#### [Work item]
Copy the entries below word for word. Begin at the line that has "What volume does the measuring" and stop after the line that has "A: 98068.2; gal", leaving out the pictures.

#### [Dataset records]
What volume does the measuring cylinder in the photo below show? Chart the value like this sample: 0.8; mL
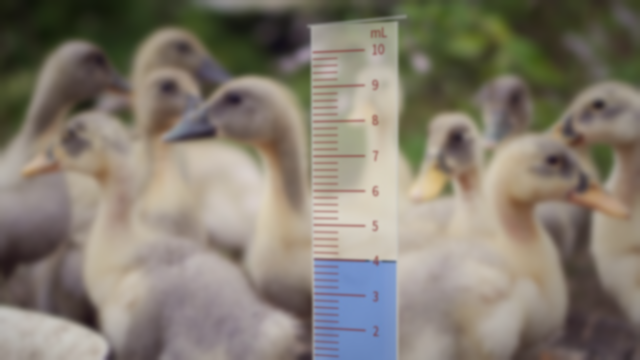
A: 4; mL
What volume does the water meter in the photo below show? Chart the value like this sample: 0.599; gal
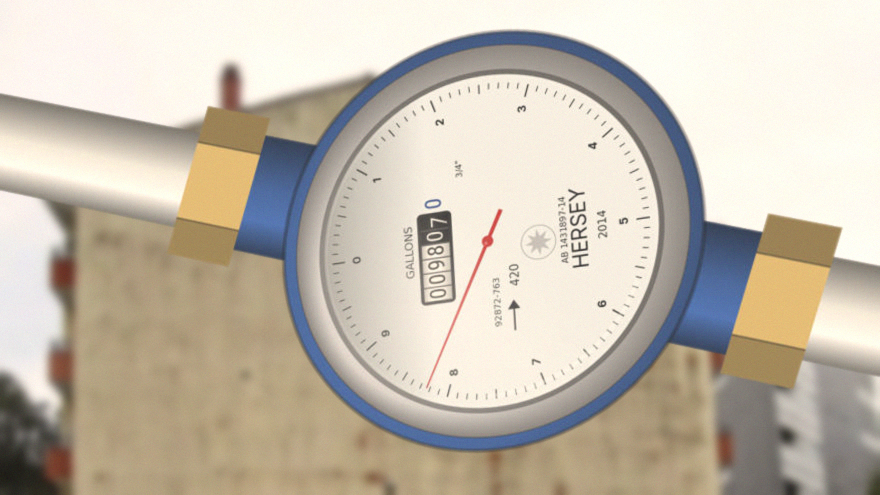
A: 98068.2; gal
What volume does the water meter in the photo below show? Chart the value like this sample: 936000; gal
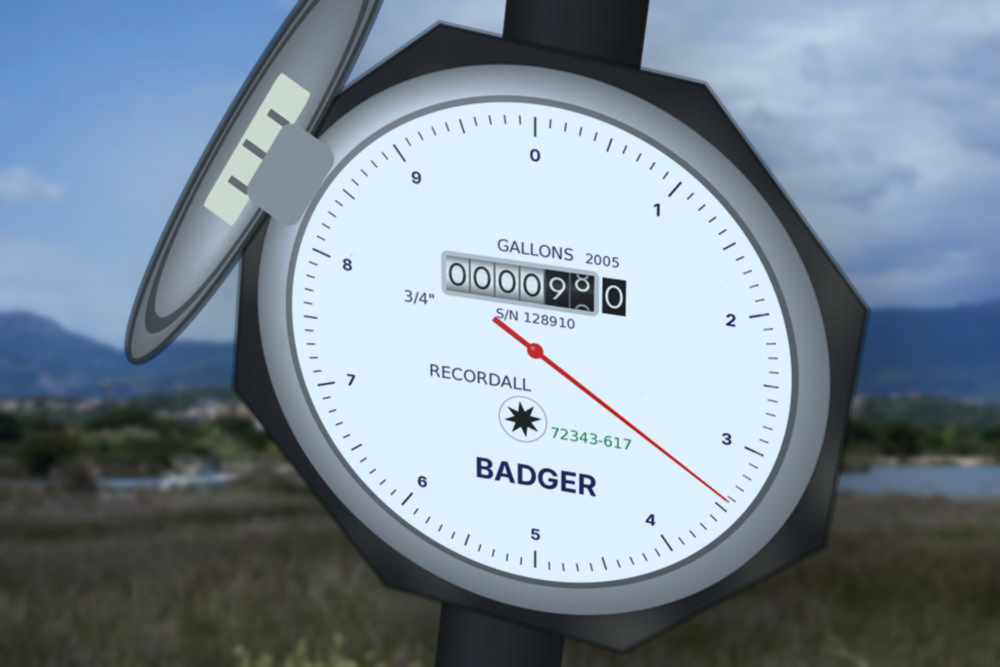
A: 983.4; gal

---

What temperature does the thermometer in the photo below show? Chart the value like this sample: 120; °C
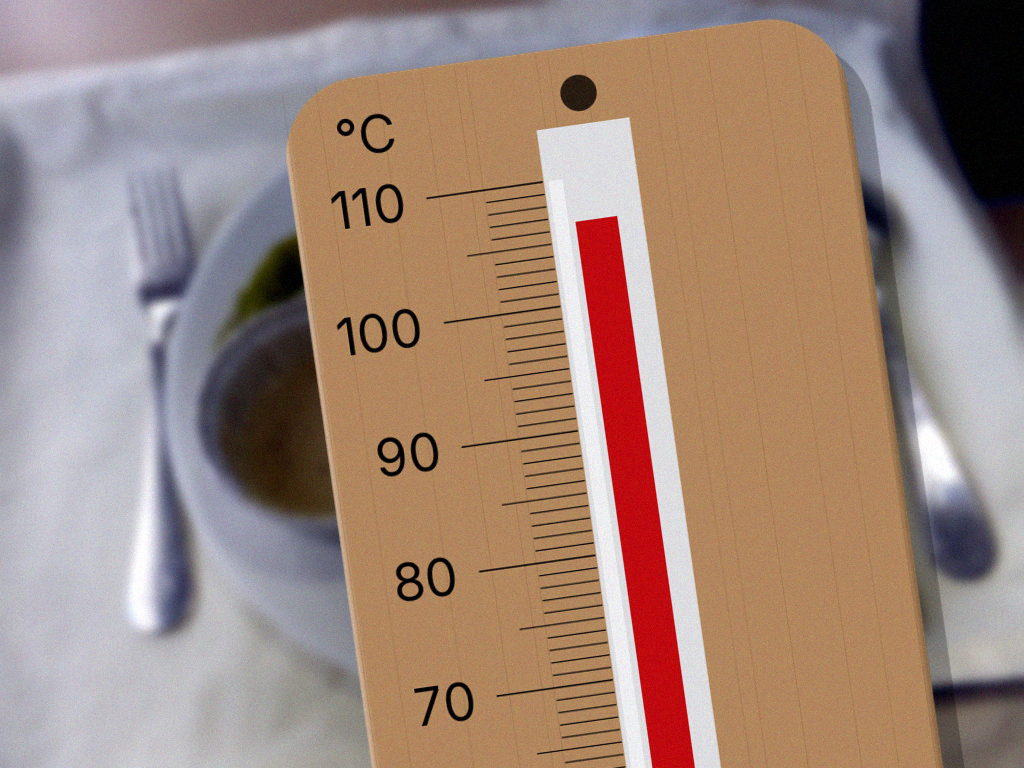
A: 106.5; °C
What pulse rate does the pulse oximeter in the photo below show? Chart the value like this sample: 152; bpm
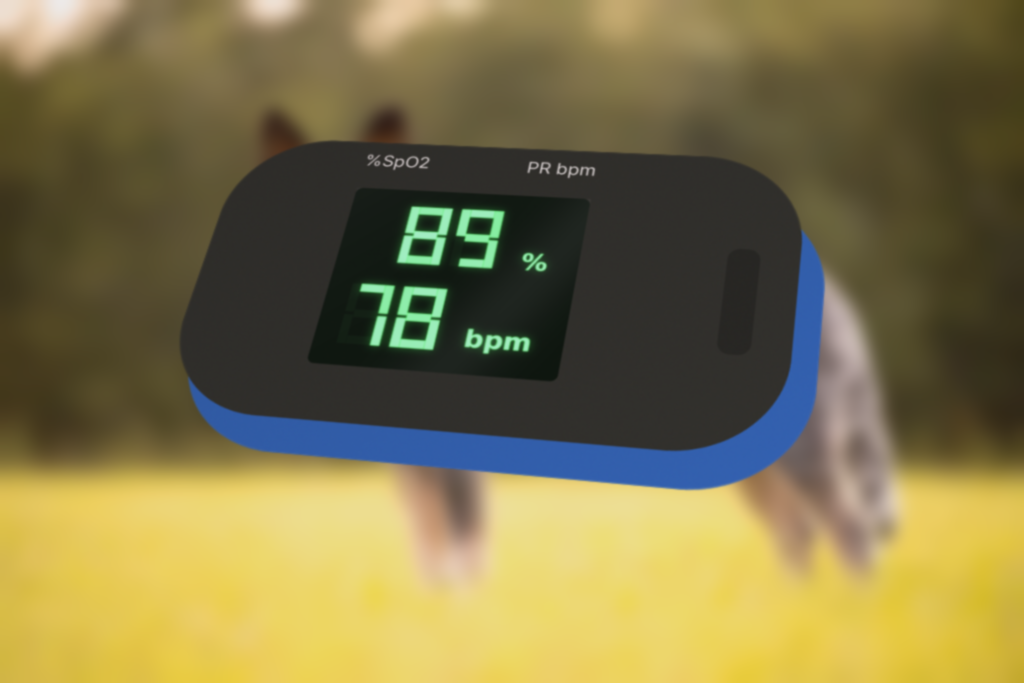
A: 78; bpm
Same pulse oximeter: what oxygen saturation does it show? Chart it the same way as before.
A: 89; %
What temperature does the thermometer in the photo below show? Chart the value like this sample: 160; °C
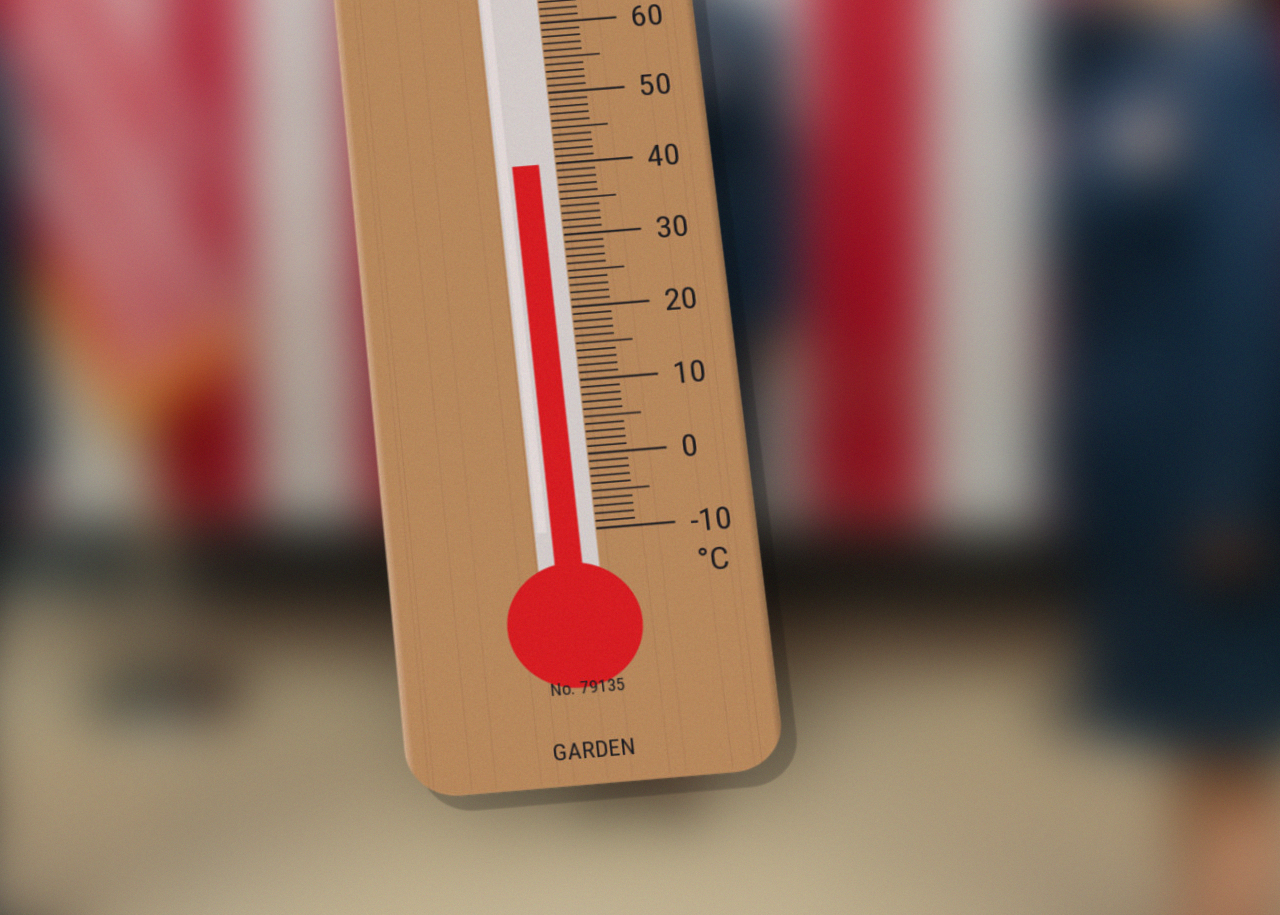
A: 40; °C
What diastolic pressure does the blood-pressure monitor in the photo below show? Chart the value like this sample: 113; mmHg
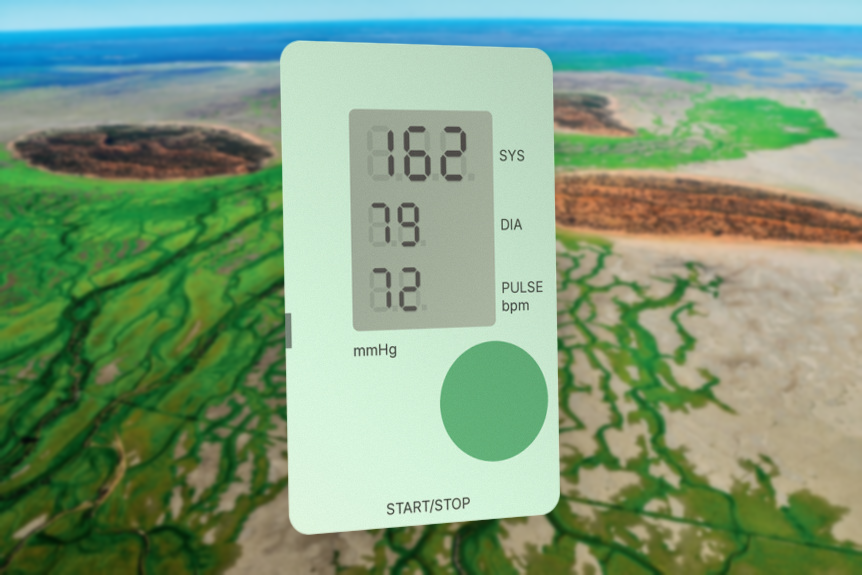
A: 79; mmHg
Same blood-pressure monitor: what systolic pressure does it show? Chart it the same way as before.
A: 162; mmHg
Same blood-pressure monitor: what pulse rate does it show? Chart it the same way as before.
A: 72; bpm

#### [Problem solution]
What volume does the measuring cylinder in the photo below show? Chart the value like this sample: 0.8; mL
A: 4; mL
What volume does the water meter in the photo below show? Chart the value like this sample: 0.599; gal
A: 98068.2; gal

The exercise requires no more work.